Task objective
Exact wording is required: transcribe all the entries and leave the images out.

Data records

-----

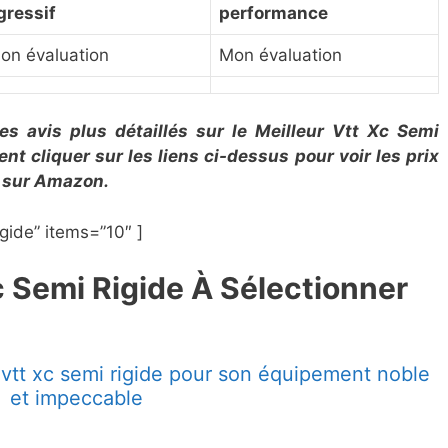
gressif
performance
on évaluation
Mon évaluation
s avis plus détaillés sur le Meilleur Vtt Xc Semi
t cliquer sur les liens ci-dessus pour voir les prix
ts sur Amazon.
gide” items=”10″ ]
Xc Semi Rigide À Sélectionner
vtt xc semi rigide pour son équipement noble
et impeccable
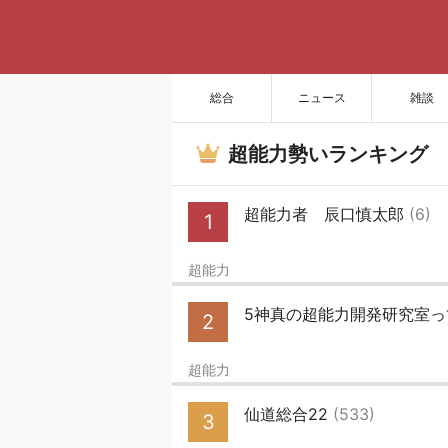
総合
ニュース
雑談
超能力勢いランキング
超能力者 辰口慎太郎
(6)
1
超能力
5神真の超能力開発研究室
2
超能力
仙道総合22
(533)
3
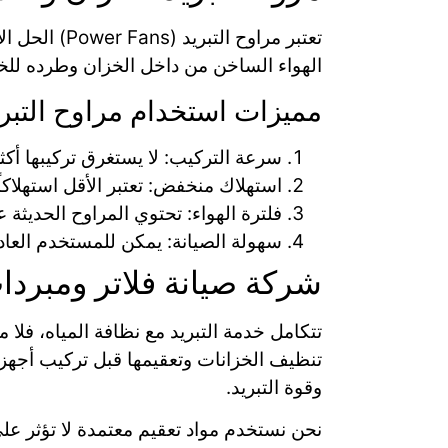
تعتبر مراوح
الهواء الساخن من داخل الخزان وطرده للخارج، مع 
مميزات استخدام مراوح التبري
سرعة التركيب: لا يستغرق تركيبها أكث
استهلاك منخفض: تعتبر الأقل استهلاكا
فلترة الهواء: تحتوي المراوح الحديثة 
سهولة الصيانة: يمكن للمستخدم العاد
شركة صيانة فلاتر ومبردا
تتكامل خدمة التبريد مع نظافة المياه، فلا
تنظيف الخزانات وتعقيمها قبل تركيب أجهزة 
وقوة التبريد.
نحن نستخدم مواد تعقيم معتمدة لا تؤثر عل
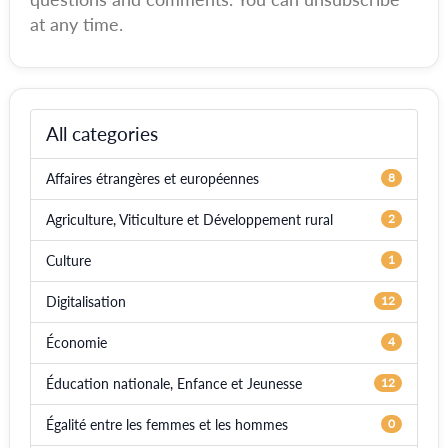
at any time.
All categories
Affaires étrangères et européennes
8
Agriculture, Viticulture et Développement rural
2
Culture
1
Digitalisation
12
Économie
4
Éducation nationale, Enfance et Jeunesse
12
Égalité entre les femmes et les hommes
0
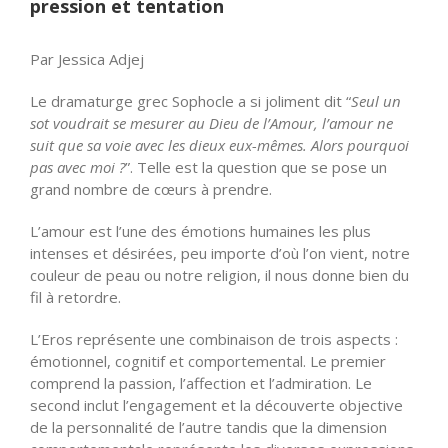
pression et tentation
Par Jessica Adjej
Le dramaturge grec Sophocle a si joliment dit “
Seul un
sot voudrait se mesurer au Dieu de l’Amour, l’amour ne
suit que sa voie avec les dieux eux-mêmes. Alors pourquoi
pas avec moi ?
”. Telle est la question que se pose un
grand nombre de cœurs à prendre.
L’amour est l’une des émotions humaines les plus
intenses et désirées, peu importe d’où l’on vient, notre
couleur de peau ou notre religion, il nous donne bien du
fil à retordre.
L’Eros représente une combinaison de trois aspects :
émotionnel, cognitif et comportemental. Le premier
comprend la passion, l’affection et l’admiration. Le
second inclut l’engagement et la découverte objective
de la personnalité de l’autre tandis que la dimension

-----

Problem solution
gressif
performance
on évaluation
Mon évaluation
s avis plus détaillés sur le Meilleur Vtt Xc Semi
t cliquer sur les liens ci-dessus pour voir les prix
ts sur Amazon.
gide” items=”10″ ]
Xc Semi Rigide À Sélectionner
vtt xc semi rigide pour son équipement noble
et impeccable
総合
ニュース
雑談
超能力勢いランキング
超能力者 辰口慎太郎
(6)
1
超能力
5神真の超能力開発研究室
2
超能力
仙道総合22
(533)
3
تعتبر مراوح
الهواء الساخن من داخل الخزان وطرده للخارج، مع 
مميزات استخدام مراوح التبري
سرعة التركيب: لا يستغرق تركيبها أكث
استهلاك منخفض: تعتبر الأقل استهلاكا
فلترة الهواء: تحتوي المراوح الحديثة 
سهولة الصيانة: يمكن للمستخدم العاد
شركة صيانة فلاتر ومبردا
تتكامل خدمة التبريد مع نظافة المياه، فلا
تنظيف الخزانات وتعقيمها قبل تركيب أجهزة 
وقوة التبريد.
نحن نستخدم مواد تعقيم معتمدة لا تؤثر عل
at any time.
All categories
Affaires étrangères et européennes
8
Agriculture, Viticulture et Développement rural
2
Culture
1
Digitalisation
12
Économie
4
Éducation nationale, Enfance et Jeunesse
12
Égalité entre les femmes et les hommes
0
pression et tentation
Par Jessica Adjej
Le dramaturge grec Sophocle a si joliment dit “
Seul un
sot voudrait se mesurer au Dieu de l’Amour, l’amour ne
suit que sa voie avec les dieux eux-mêmes. Alors pourquoi
pas avec moi ?
”. Telle est la question que se pose un
grand nombre de cœurs à prendre.
L’amour est l’une des émotions humaines les plus
intenses et désirées, peu importe d’où l’on vient, notre
couleur de peau ou notre religion, il nous donne bien du
fil à retordre.
L’Eros représente une combinaison de trois aspects :
émotionnel, cognitif et comportemental. Le premier
comprend la passion, l’affection et l’admiration. Le
second inclut l’engagement et la découverte objective
de la personnalité de l’autre tandis que la dimension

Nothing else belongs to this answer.